Цвета стоячей болотной воды. Мутно-зелёные, с желтоватыми искрами в глубине. В них не было жизни. Не было тепла. Не было ничего человеческого. В них была вечность. Холодная, равнодушная, бесконечная. И скука. Скука существа, которое видело слишком много, жило слишком долго и давно разучилось удивляться.
Я знала эти глаза. Не этого конкретного существа, но саму их природу. В памяти Элары, в обрывках её детских кошмаров и запретных книг из родительской библиотеки мелькало слово. Слово, которое произносили шёпотом. Слово, за которое в некоторых провинциях могли сжечь на костре.
Вампир.
— У правил бывают исключения, не так ли, дитя? — его голос был тихим, вкрадчивым, похожим на шорох сухих листьев по каменным плитам кладбища.
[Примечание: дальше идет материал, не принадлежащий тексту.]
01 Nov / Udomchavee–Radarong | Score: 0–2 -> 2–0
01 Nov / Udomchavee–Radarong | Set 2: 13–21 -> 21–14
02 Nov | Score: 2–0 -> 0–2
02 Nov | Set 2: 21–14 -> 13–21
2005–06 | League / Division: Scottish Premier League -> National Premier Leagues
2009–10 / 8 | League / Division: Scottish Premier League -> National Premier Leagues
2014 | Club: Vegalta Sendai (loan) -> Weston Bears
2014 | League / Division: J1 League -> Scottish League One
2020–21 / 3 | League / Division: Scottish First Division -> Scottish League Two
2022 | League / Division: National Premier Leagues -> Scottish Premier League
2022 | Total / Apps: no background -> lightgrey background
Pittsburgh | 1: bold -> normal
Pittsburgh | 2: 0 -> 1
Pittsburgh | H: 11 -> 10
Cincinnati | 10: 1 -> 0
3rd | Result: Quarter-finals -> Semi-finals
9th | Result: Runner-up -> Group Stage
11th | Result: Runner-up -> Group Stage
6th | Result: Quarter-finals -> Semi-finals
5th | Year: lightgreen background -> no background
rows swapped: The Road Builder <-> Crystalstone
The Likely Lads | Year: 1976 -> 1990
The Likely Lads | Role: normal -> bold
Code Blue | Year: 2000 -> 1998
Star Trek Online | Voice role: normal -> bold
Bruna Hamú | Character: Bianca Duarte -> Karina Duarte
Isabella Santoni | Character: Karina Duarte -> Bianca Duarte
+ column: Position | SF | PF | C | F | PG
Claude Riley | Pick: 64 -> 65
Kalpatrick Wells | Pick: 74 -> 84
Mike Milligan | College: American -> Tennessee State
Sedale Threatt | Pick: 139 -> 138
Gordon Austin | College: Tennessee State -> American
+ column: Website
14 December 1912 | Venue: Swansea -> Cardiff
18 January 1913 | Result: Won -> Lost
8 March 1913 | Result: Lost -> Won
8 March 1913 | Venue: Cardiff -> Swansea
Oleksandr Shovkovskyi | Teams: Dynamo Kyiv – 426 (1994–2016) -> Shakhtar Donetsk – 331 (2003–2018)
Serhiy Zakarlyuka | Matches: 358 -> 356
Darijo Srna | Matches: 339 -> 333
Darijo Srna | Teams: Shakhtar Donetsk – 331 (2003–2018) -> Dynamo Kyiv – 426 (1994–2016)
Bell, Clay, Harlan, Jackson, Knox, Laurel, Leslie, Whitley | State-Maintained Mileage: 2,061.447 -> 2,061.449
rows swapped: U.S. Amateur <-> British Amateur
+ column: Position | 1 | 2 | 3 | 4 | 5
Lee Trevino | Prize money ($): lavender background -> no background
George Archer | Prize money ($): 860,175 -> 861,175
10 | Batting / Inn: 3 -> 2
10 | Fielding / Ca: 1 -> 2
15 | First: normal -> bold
Он говорил на имперском, но с акцентом, который я не могла определить. Слишком правильный. Слишком чистый. Так говорили в старых книгах — на языке, который давно изменился, эволюционировал, но который он выучил века назад и не потрудился обновить.
Он сделал шаг к прилавку. Один шаг плавный, бесшумный, словно он не шёл, а плыл над полом. В воздухе отчётливо поплыл сладковатый запах тлена. Так пахнут увядшие лилии на похоронах. Так пахнет земля на свежих могилах. Так пахнет смерть, которая притворяется жизнью.
Мой медицинский мозг автоматически отметил: отсутствие видимого дыхания, неестественная неподвижность между движениями, температура тела явно ниже нормы. От него веяло холодом, как от открытого морозильника.
— Я не лечу благородных господ, — отрезала я, невольно делая шаг назад. Прилавок упёрся мне в поясницу. Отступать было некуда. — Для этого есть храмовые целители в центре. Жрецы Солнечного Пламени в верхнем городе. Придворные маги в замке бургомистра. Здесь лавка для простых людей. Для тех, кто не может себе позволить большего.
Я говорила слишком много и слишком быстро. Нервная болтовня — верный признак страха. Он наверняка это видел. Наверняка чувствовал и запах адреналина, учащённое сердцебиение, капельки пота на висках.
— О, я не болен.
Было бы странно, будь иначе.
Мужчина улыбнулся, обнажив белые ровные зубы. Слишком острые. Клыки были едва заметно длиннее остальных зубов. Не настолько, чтобы бросаться в глаза обычному человеку, но достаточно, чтобы подтвердить мои худшие подозрения.
Улыбка не коснулась его глаз. Они остались такими же мёртвыми.
— Я ищу... редкости, — продолжил он, и в его голосе зазвучали новые нотки. Предвкушение? Голод? — Коллекционирую, можно сказать. Необычные артефакты. Древние тексты. Странных... людей.
Он выделил слово «людей» так, словно сомневался, что оно применимо к тем, кого он ищет.
— Мне сказали, в этой дыре появилась удивительная травница. Маленькая лавка на задворках, между борделем и таверной — не самое респектабельное место, но слухи... О, слухи расползаются далеко. — Он сделал ещё один шаг, и я почувствовала, как шрам на груди вспыхнул ледяным огнём. — Говорят, она вытаскивает с того света тех, на ком сама Смерть уже поставила метку. Говорят, её руки творят чудеса. Говорят, в ней есть что-то... особенное.
Он подошёл вплотную к прилавку. Так близко, что я могла разглядеть каждую деталь его лица. Тонкую сеть вен под бледной кожей, неестественно расширенные зрачки, тёмные полукружья под глазами, которые выдавали существо, привыкшее к ночи.